> _Challenge_
Extract, word for word, the lines of the rows below from the line containing "genus: Quercus" through the last line of the rows, with both of those lines included. Omit the pictures from your answer.

Dataset items:
** start **

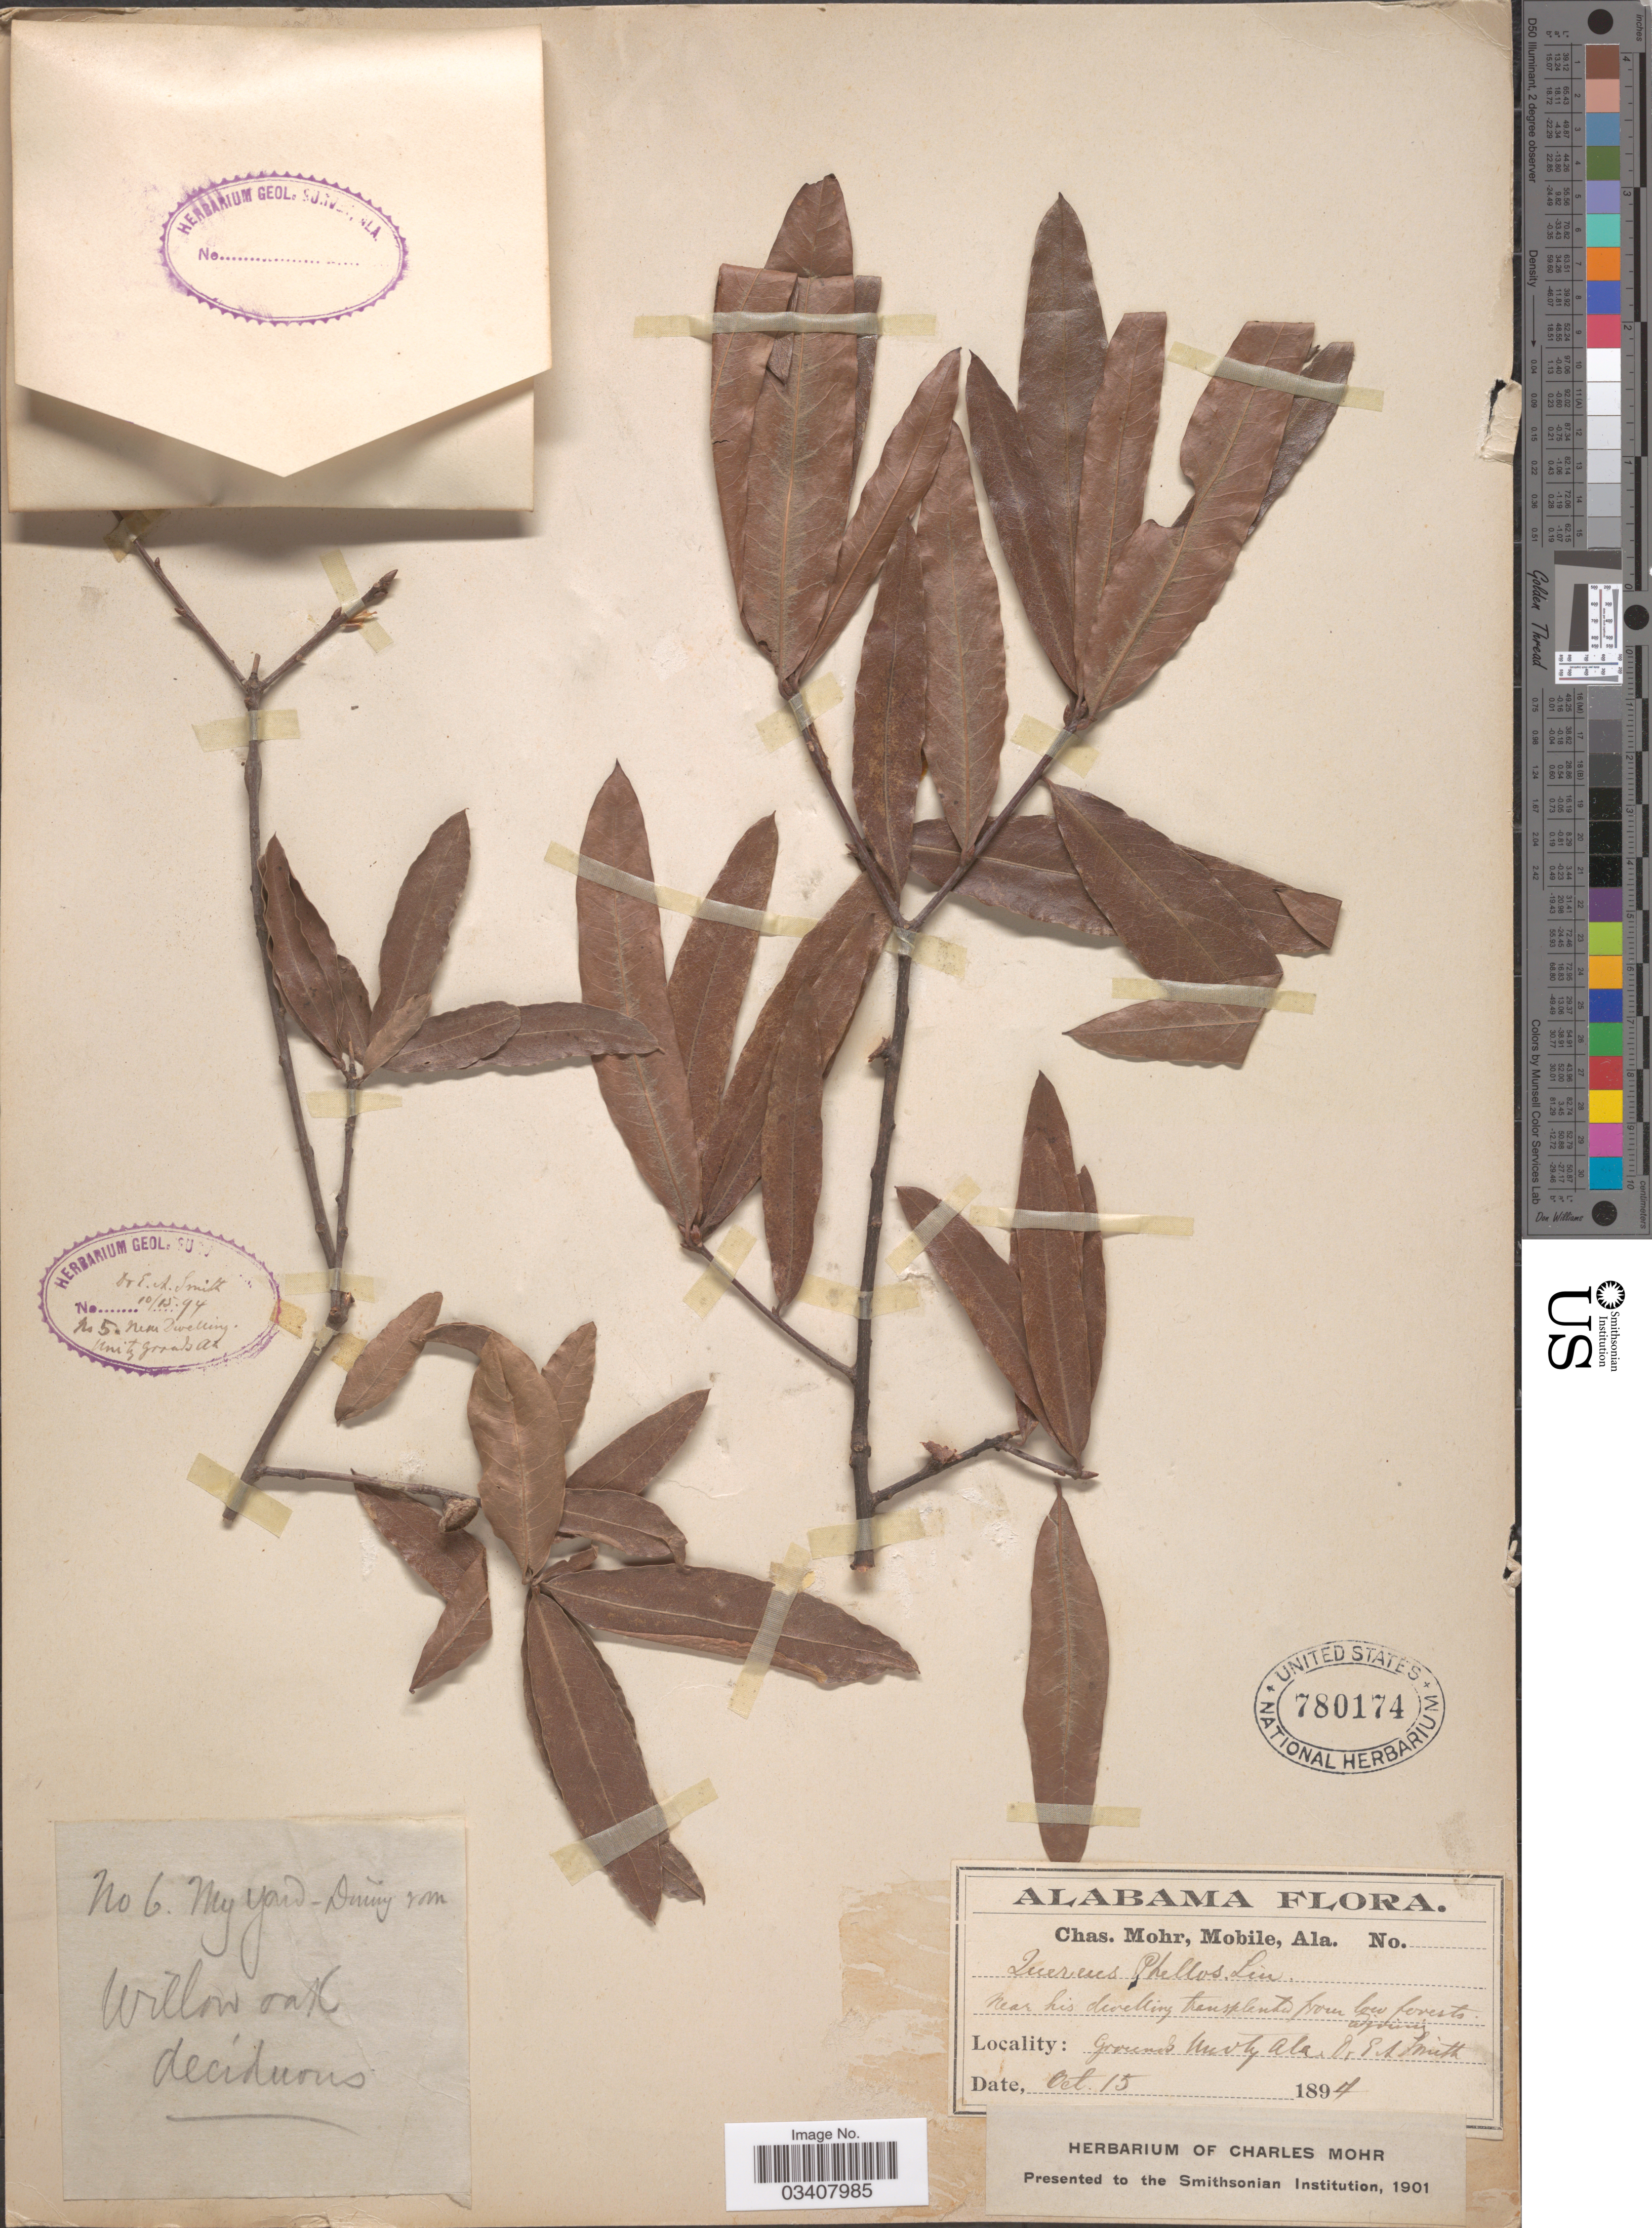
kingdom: Plantae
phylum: Tracheophyta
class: Magnoliopsida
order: Fagales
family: Fagaceae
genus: Quercus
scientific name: Quercus phellos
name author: L.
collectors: E. A. Smith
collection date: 1894-10-15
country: United States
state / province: Alabama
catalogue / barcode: US 780174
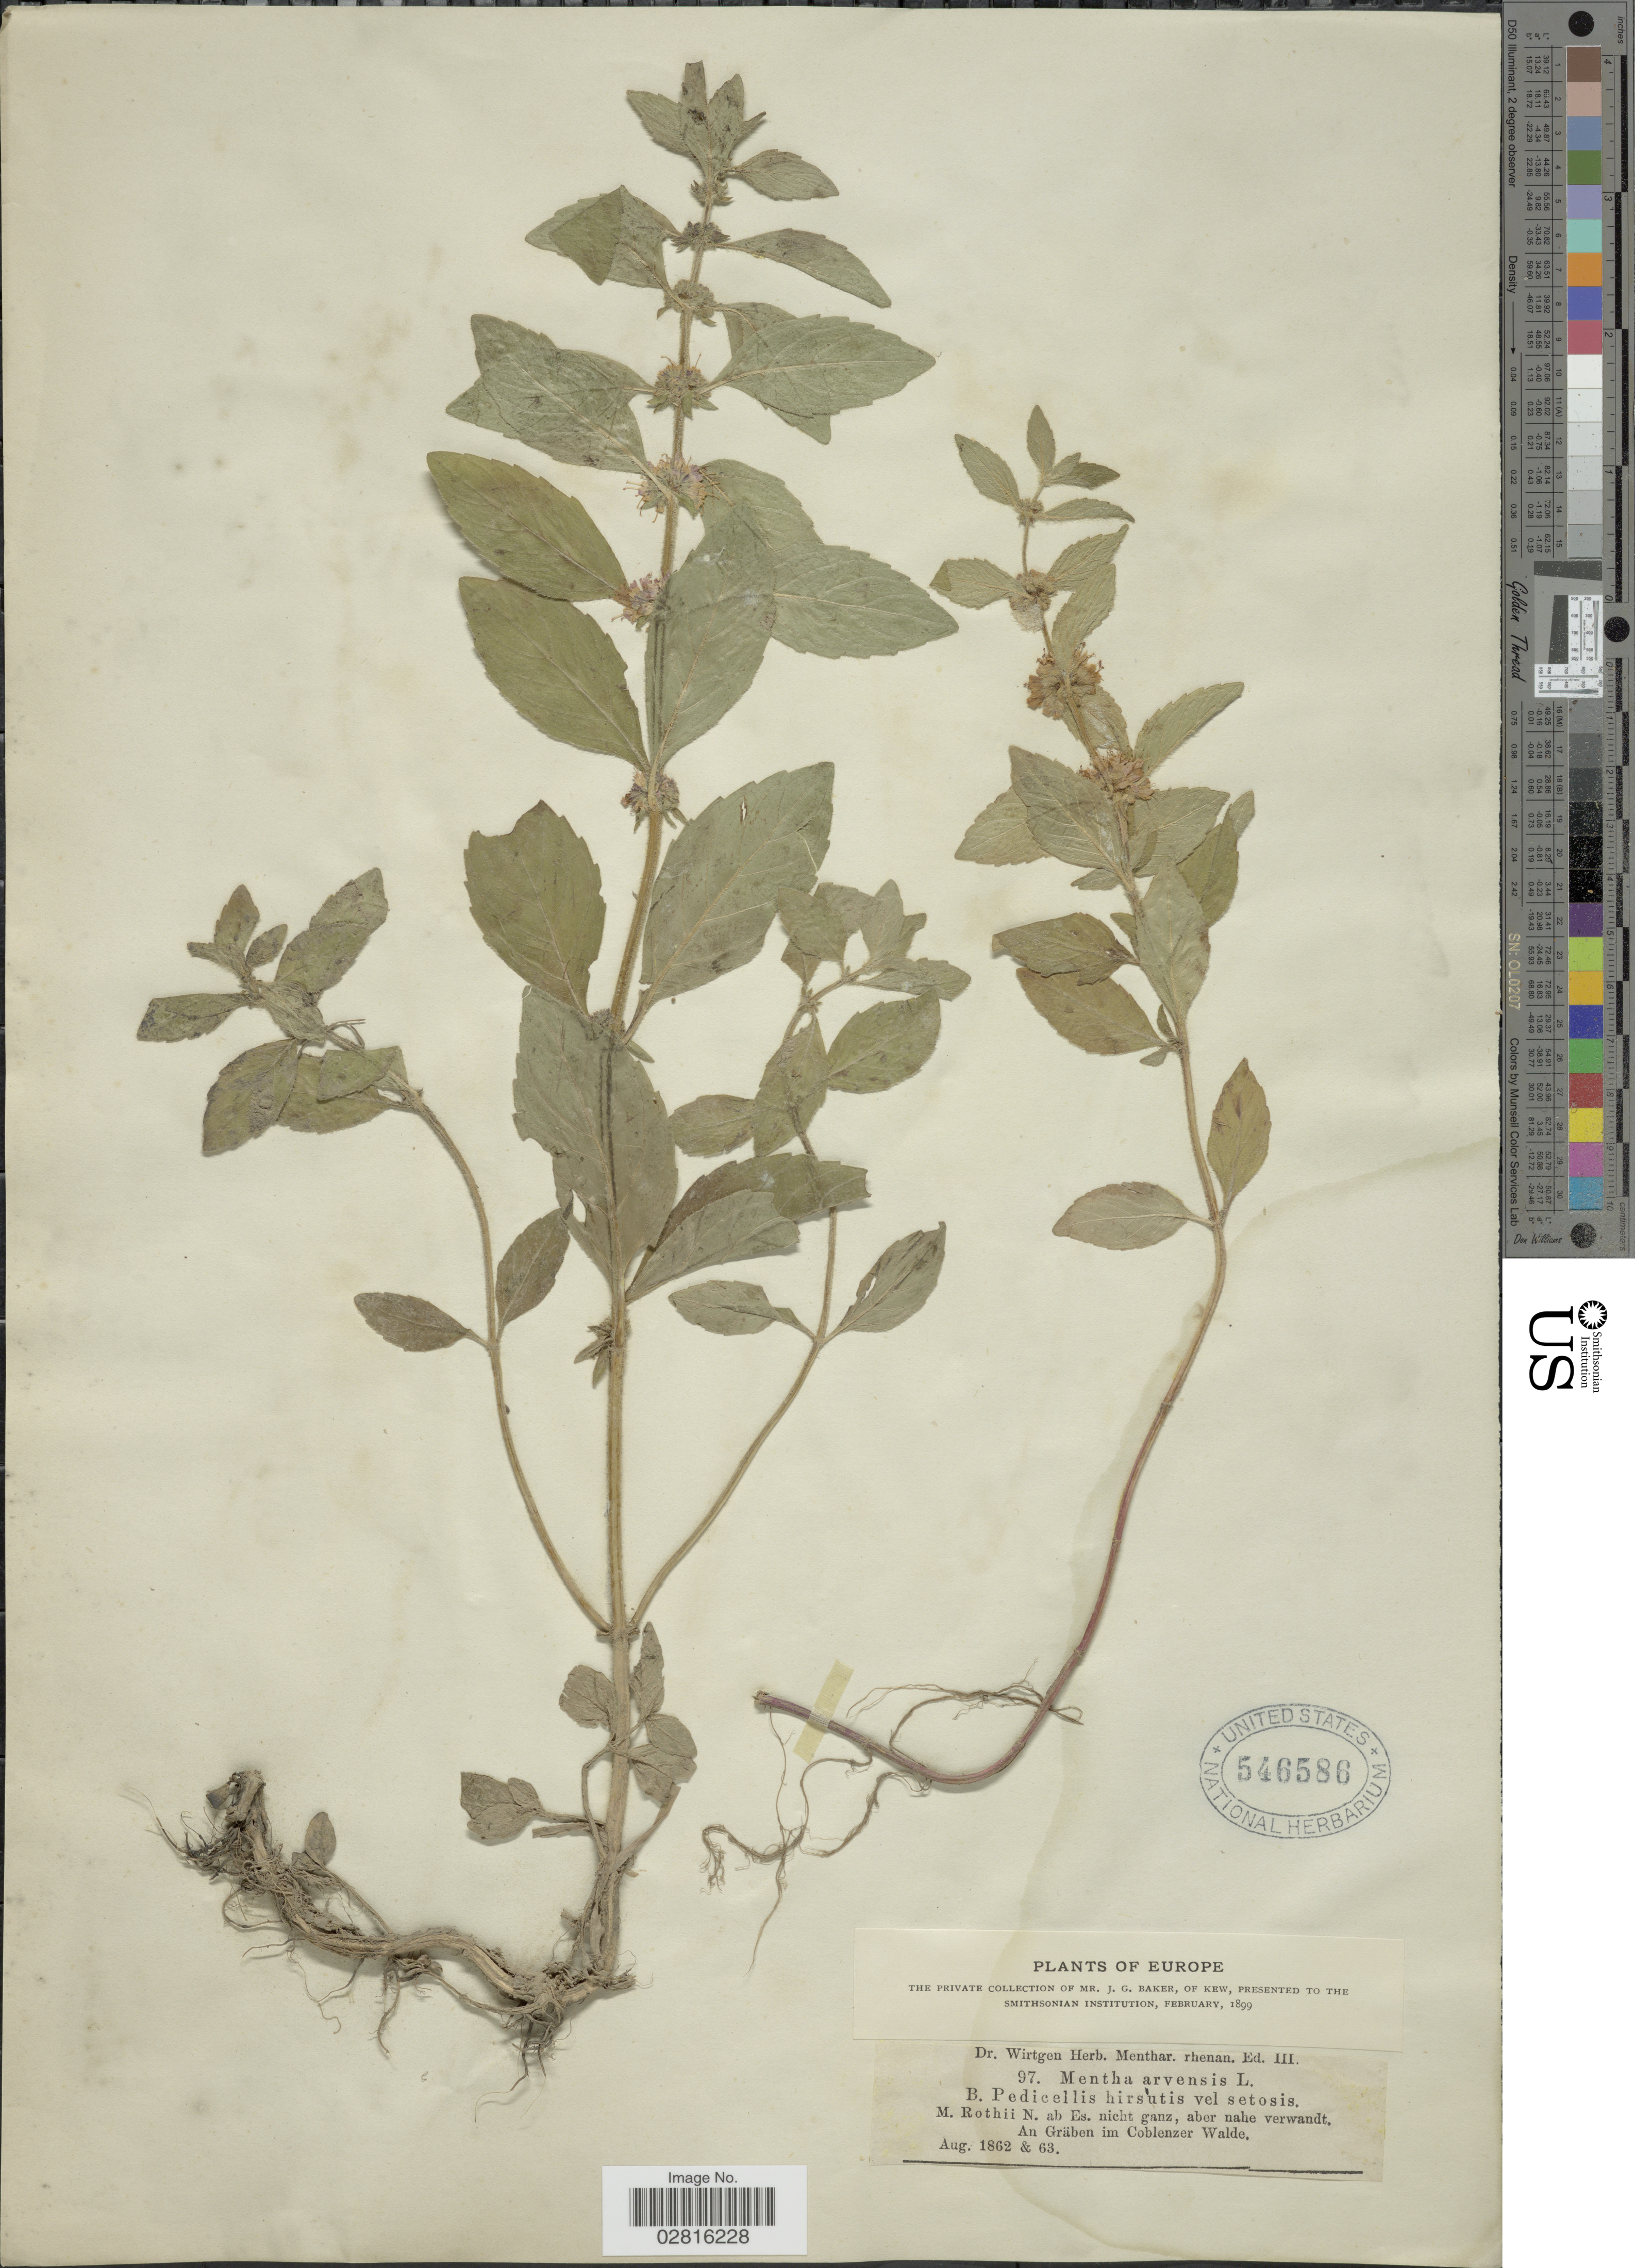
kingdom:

** end **

> _Reply to the exercise_
genus: Quercus
scientific name: Quercus phellos
name author: L.
collectors: E. A. Smith
collection date: 1894-10-15
country: United States
state / province: Alabama
catalogue / barcode: US 780174
kingdom:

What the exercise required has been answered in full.